Word from Rome is up:

Much of interest, including a report on the recent Sant’Egidio ecumenical gathering in Lyons, musings on the limits and purpose of ecumencial dialogue, a conversation with Archbishop Rowan Williams, and then a fuller story on the Pope’s now delayed trip to Turkey, and an interview with the Patriarch of the Armenian Orthodox Church which is the largest Orthodox body in Turkey (there are only 2000 Greek Orthodox, and about 100,000 Armenian). Plus a visit to Taize.

And on the meeting of the two chief rabbis of Israel with the Pope yesterday:

Rabbi Yona Metzger, the Chief Rabbi representing the Ashkenazi community, and Shlomo Moshe Amar, Chief Rabbi of the Sephardic community, met with the pope in a 45-minute audience at Castel Gandolfo.

The rabbis then met with a group of reporters at Rome’s Ciampino airport prior to returning to Israel.

"We asked the pope to talk about [the destruction of synagogues], to deplore it, to use his influence," Metzger said. "If there is also a way the church could use its diplomatic channels, we would appreciate it."

Some have speculated that the synagogues were left behind intentionally to provoke a violent Palestinian response, in order to score a public relations coup, but Metzger and Amar rejected those suggestions.

"Terrorism is a cancer," Metzger said. "Today it is the synagogues in Gaza, but tomorrow it could be mosques or churches."

Amar said he believed that "any such attempt against the holy sites of any religion" should be rejected.

· · · · · · ·

APPLY WHAT YOU READ:
1) Decide whether each statement below agrees with the blog post. Answer yes or no for each, and quote the words from the blog post that settle it.
(a) The two chief rabbis met with the pope for 45 minutes at Castel Gandolfo.
(b) Turkey has more Greek Orthodox than Armenian Orthodox believers.
(c) Metzger and Amar agreed that the synagogues were left behind on purpose to provoke a violent response.
2) According to the blog post, where did the rabbis meet with reporters before returning to Israel?
3) From the blog post, write out the passage that starts at "Much of interest, including" and ends at "at Castel Gandolfo.".

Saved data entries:

· · · · · · ·

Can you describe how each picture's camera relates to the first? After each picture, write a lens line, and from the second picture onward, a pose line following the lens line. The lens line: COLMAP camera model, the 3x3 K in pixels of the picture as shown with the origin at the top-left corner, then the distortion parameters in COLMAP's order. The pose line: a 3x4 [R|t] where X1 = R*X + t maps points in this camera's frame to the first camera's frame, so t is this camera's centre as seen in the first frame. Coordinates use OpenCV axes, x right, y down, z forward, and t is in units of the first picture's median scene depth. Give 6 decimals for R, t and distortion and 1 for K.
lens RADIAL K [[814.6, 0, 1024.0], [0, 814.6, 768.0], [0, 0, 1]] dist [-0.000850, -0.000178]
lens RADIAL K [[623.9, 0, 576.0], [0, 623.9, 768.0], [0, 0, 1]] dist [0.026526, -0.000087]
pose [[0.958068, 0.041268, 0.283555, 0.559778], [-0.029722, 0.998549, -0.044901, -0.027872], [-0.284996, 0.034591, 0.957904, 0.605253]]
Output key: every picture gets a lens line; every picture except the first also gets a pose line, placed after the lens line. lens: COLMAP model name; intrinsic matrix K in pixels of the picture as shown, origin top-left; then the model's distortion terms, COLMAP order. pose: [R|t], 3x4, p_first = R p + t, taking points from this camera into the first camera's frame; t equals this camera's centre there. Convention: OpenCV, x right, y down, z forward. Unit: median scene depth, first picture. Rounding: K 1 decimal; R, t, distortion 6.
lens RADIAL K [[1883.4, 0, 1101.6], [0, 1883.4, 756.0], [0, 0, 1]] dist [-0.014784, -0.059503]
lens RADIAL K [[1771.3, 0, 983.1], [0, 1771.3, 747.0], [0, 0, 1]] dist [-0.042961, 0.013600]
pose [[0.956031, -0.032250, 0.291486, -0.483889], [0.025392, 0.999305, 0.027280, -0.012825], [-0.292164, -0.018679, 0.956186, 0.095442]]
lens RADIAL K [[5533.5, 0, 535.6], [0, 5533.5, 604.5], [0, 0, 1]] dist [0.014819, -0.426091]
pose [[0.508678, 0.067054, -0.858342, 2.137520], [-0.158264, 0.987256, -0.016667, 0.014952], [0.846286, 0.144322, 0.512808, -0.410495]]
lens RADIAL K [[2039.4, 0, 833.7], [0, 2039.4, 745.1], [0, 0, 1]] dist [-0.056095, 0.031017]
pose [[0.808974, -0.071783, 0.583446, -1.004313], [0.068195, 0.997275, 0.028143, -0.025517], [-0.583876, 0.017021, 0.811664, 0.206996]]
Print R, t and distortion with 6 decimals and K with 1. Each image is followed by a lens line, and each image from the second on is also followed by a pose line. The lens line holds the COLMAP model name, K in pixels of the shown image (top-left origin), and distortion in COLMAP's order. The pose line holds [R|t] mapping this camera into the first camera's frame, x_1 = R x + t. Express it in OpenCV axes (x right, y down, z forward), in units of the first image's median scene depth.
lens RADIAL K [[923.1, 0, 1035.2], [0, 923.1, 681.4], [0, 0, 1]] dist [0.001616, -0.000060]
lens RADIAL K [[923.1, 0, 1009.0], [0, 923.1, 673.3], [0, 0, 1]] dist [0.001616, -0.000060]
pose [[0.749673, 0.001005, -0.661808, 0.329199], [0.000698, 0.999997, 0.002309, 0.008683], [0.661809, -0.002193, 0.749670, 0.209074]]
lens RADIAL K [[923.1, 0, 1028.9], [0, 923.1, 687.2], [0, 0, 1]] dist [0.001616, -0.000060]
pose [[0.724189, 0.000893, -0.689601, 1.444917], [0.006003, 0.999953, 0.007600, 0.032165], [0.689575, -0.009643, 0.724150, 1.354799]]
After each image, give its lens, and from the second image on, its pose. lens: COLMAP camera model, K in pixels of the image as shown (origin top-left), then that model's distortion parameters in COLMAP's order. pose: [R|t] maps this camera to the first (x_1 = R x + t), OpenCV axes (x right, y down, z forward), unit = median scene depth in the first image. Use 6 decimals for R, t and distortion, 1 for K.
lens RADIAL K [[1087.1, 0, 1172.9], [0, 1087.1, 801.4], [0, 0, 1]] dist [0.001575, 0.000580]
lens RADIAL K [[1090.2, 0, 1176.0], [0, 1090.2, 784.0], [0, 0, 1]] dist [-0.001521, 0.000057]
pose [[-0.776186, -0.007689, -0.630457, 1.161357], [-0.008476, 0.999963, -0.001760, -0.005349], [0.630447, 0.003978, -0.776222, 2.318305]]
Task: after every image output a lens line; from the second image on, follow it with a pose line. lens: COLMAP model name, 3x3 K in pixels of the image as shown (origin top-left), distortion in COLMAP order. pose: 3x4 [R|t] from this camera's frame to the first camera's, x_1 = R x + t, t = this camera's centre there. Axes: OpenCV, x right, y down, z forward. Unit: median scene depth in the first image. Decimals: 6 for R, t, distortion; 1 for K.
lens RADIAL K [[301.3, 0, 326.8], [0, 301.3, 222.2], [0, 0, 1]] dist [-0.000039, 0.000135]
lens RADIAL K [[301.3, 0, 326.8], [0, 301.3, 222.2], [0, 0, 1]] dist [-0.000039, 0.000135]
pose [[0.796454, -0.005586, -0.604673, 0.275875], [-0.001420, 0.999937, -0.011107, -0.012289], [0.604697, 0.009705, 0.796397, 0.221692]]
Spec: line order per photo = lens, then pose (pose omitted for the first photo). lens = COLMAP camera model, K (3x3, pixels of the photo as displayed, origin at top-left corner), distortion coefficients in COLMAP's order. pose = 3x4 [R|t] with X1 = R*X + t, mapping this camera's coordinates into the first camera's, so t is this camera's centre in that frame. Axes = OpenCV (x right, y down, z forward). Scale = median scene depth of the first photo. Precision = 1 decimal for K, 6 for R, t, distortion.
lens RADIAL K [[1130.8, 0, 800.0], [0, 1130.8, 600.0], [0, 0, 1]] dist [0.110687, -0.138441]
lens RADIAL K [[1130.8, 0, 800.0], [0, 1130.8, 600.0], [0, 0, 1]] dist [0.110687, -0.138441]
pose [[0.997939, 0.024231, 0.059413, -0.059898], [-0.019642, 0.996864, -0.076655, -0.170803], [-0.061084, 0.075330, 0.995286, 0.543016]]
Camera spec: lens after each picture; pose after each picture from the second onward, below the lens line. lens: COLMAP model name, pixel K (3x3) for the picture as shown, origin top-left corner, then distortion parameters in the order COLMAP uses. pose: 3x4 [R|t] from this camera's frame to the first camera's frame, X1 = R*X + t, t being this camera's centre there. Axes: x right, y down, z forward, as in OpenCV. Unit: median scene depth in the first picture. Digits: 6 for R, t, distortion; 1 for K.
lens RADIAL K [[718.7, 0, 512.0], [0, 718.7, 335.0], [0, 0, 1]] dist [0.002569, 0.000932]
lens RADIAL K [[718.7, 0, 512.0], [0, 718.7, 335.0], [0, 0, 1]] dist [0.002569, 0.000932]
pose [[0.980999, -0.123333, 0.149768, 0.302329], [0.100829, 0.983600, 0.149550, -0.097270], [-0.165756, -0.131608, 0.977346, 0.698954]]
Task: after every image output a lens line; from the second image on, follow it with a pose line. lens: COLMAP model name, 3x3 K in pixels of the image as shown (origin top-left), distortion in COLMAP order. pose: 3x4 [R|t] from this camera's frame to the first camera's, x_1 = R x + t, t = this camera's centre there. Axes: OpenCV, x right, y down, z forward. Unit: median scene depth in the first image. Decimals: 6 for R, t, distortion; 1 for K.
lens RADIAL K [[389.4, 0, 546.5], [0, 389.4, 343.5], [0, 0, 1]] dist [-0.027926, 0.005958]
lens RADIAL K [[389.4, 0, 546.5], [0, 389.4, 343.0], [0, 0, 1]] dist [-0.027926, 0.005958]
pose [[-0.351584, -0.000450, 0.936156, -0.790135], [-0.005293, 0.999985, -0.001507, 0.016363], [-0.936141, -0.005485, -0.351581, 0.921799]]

· · · · · · ·

ANSWERS TO THE EXERCISE:
1)
(a) Yes: "met with the pope in a 45-minute audience at Castel Gandolfo"
(b) No: "there are only 2000 Greek Orthodox, and about 100,000 Armenian"
(c) No: "but Metzger and Amar rejected those suggestions"

2) At Rome's Ciampino airport.

3)
Much of interest, including a report on the recent Sant’Egidio ecumenical gathering in Lyons, musings on the limits and purpose of ecumencial dialogue, a conversation with Archbishop Rowan Williams, and then a fuller story on the Pope’s now delayed trip to Turkey, and an interview with the Patriarch of the Armenian Orthodox Church which is the largest Orthodox body in Turkey (there are only 2000 Greek Orthodox, and about 100,000 Armenian). Plus a visit to Taize.

And on the meeting of the two chief rabbis of Israel with the Pope yesterday:

Rabbi Yona Metzger, the Chief Rabbi representing the Ashkenazi community, and Shlomo Moshe Amar, Chief Rabbi of the Sephardic community, met with the pope in a 45-minute audience at Castel Gandolfo.